You felt a parking lot would be yet another barrier – another amputation, as you put it.
Right. By that time, all of us who got moved out of the Hill District in the ’50s and ’60s by eminent domain were now adults and able to look in the rear view mirror. We saw the effects of that amputation on the Hill District and what terrible trauma it created. So our commitment then was – and is now – to make sure that any new development is done to feed the Hill District instead of cutting it off from the rest of the city.
And the preservation of the Civic Arena is anathema to that objective?
Absolutely yes. If the Civic Arena stays, you can never attract a development that’s economically sound and that will help to nourish the Hill District. The Civic Arena was a barrier from the moment it was conceived – a way to break off the predominantly black Hill District from the city’s center. As long as it stays there, there will be no new development in the Hill District.
That aside, what if it did stay? What would we do then?
We’d just preserve it and worship this spaceship that never did Hill District residents any good in the first place.
But the current plan isn’t too far from the parking garage you helped to stop while you were on city council.
Well you know that’s really what the Penguins and the suburbanites want. They want a parking lot. They’ve wanted it all along. And they can have it – just not in a place that’s going to cut off the Hill District. We need residential properties where the Civic Arena sits now. Closer to the city, we need mixed-use property that can carry small businesses and residents. That’s what’ll be best for the Hill District and, in my opinion, best for the city itself.
You said earlier that the Hill District has deteriorated. Do you think the right planning choices over the next decade or so can help to reverse that?
Connecting the Hill District to downtown Pittsburgh is one step. Hopefully it’ll support businesses that can be owned by Hill District residents who can work just a few blocks from home. Hopefully it’ll make the Hill District economically viable again.
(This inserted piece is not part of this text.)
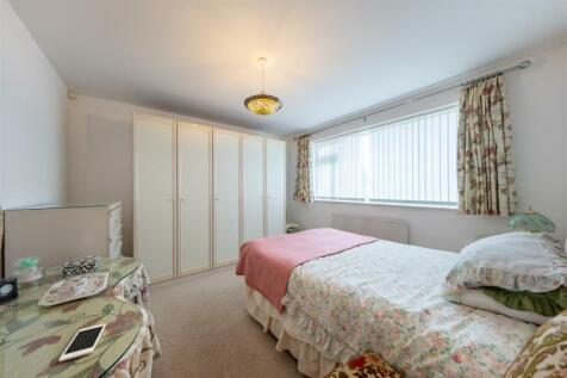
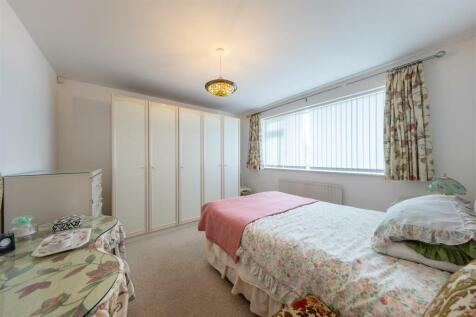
- cell phone [57,323,107,362]
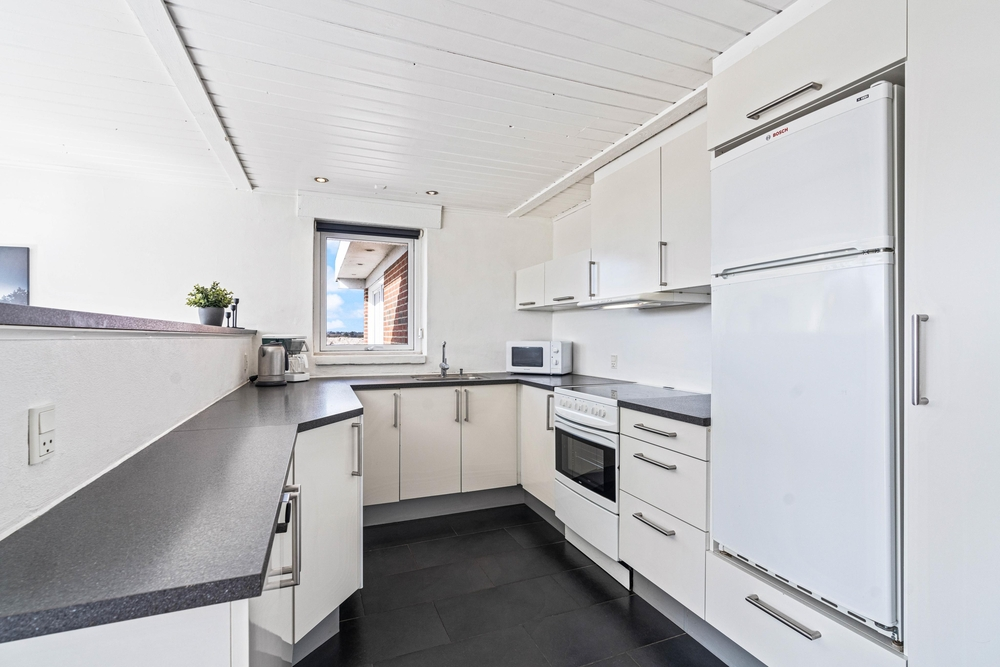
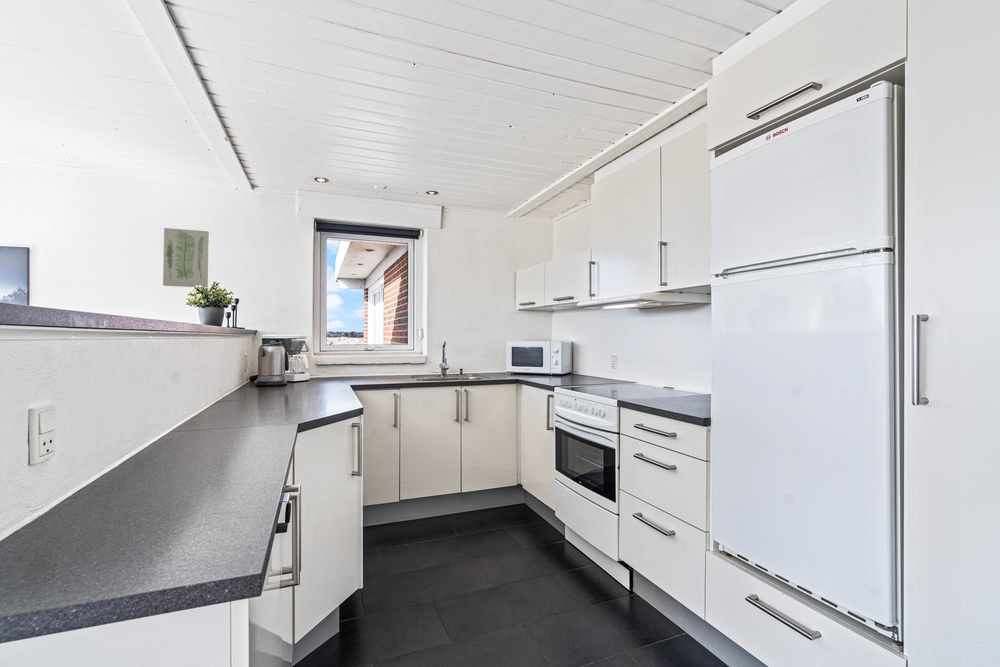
+ wall art [162,227,211,289]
And hopefully by then we will have figured out how to dismantle gun trafficking and drug trafficking in the Hill District.
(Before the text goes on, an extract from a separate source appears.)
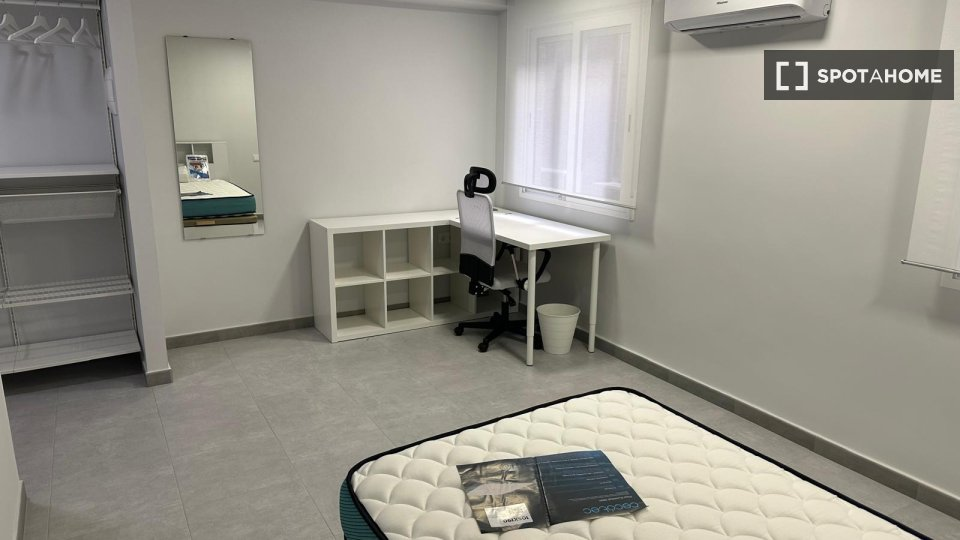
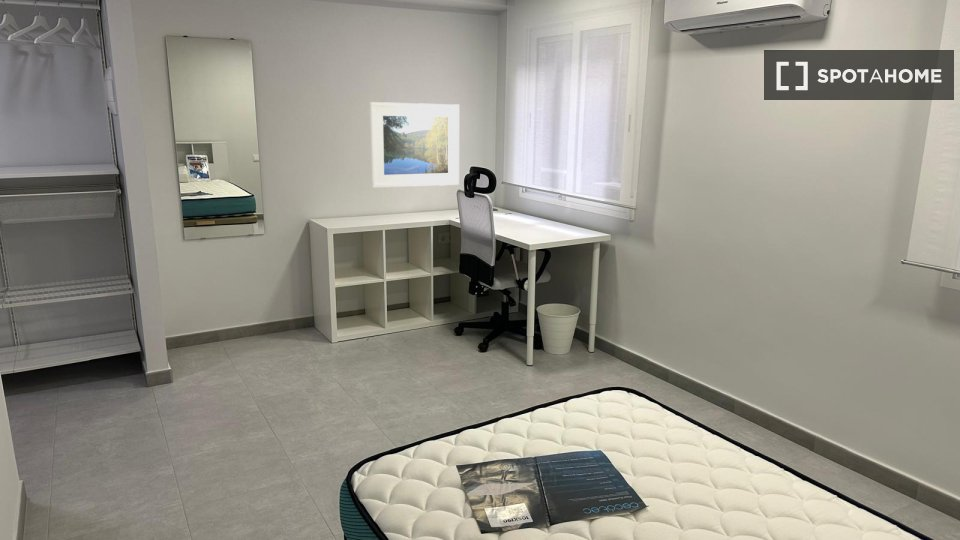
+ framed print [369,101,460,189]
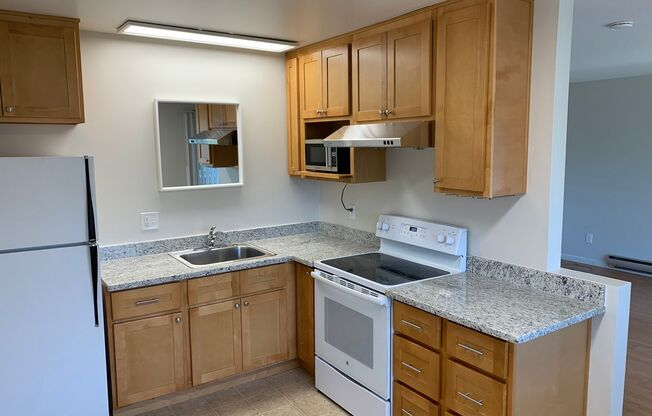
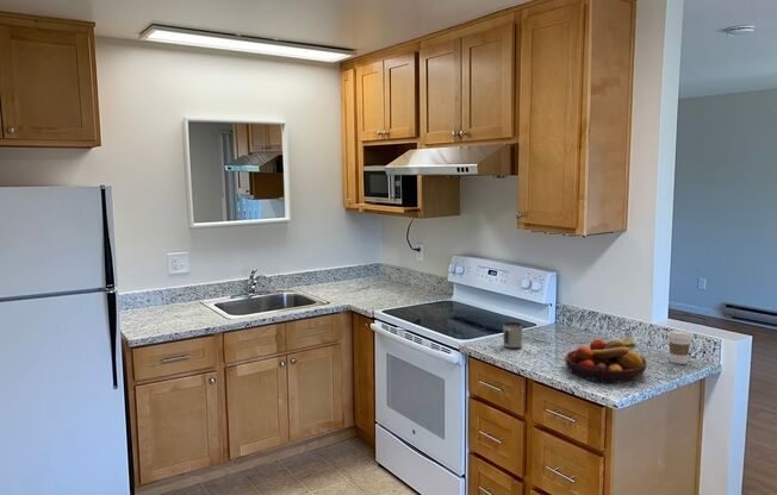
+ coffee cup [666,328,694,365]
+ mug [502,321,523,350]
+ fruit bowl [564,336,648,384]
That’s certainly something to consider. Last year, city police reported that nearly 70 percent of the city’s homicides occurred in an area that included the Hill District. Do you consider the Hill District to be dangerous?
I consider it to be mine. Connecting the Hill District with downtown is a step in the right direction. Another step will be making it safe again. Today, Hill District residents are at a breaking point. They’re at the “enough is enough” point. The community is now ready to be partners with law enforcement – if law enforcement is ready to get serious about taking down criminal enterprises. They can’t do it without us and we can’t do it without them. There are efforts being coordinated now that focus on police community relations. I have faith that if we agree to tackle our crime and drug problems we can succeed. We just need some support.
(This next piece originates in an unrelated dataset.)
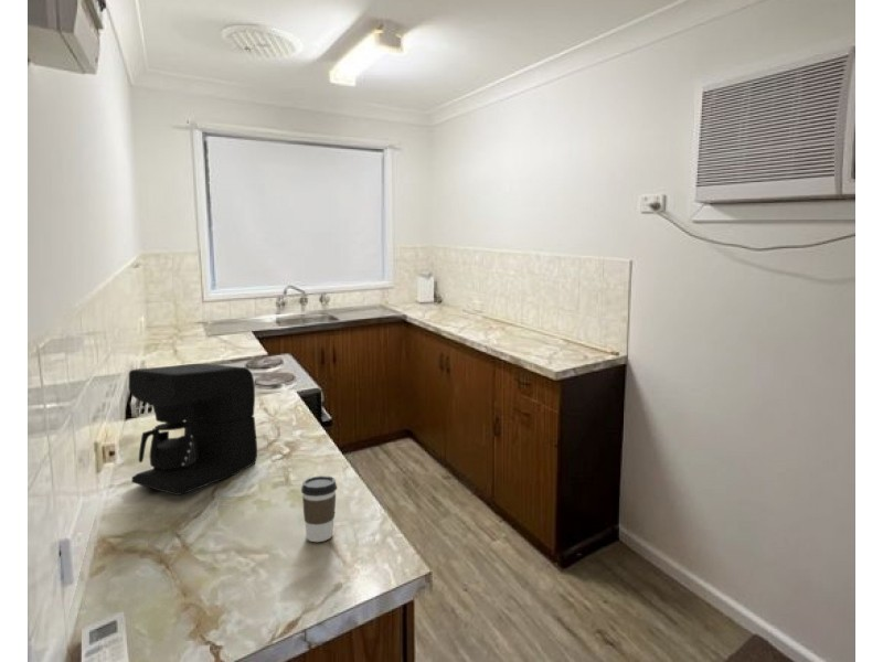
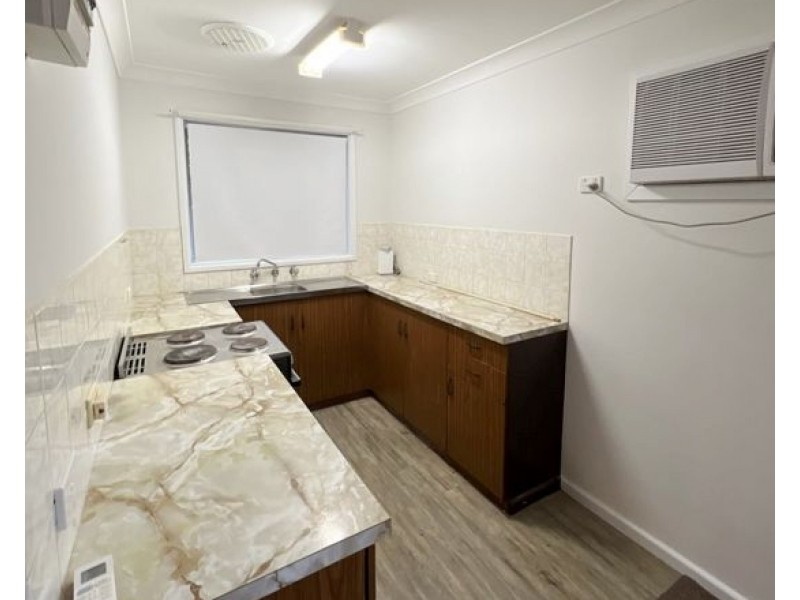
- coffee cup [300,474,338,543]
- coffee maker [128,363,258,496]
You think that’s realistic?
I’m not motivated by realistic. I’m motivated by what we have to do.
Well, tell me something. Pittsburgh is where you began and Pittsburgh is where you ended up. Can you tell me why you love your city?
Who said I love this city? I have a love/hate relationship with Pittsburgh. I love the city that I was born in, that raised me. I love the community that sent me downtown to represent them on city council. I love the people who have locked arms with me in battle to try to improve this community over the years.
I hate the persistent racism, the deep segregation of the city and the impoverishment of black and poor people. To me, there are two Pittsburghs: One is the "most livable city" that the sun shines on, with opportunities for the people who have access to its amenities. And the other is the opposite – the dark side where people have access to very little.
I live on the dark side. And it’s difficult to say you love a place that has historically supported that kind of inequality.
This interview has been edited and condensed for space.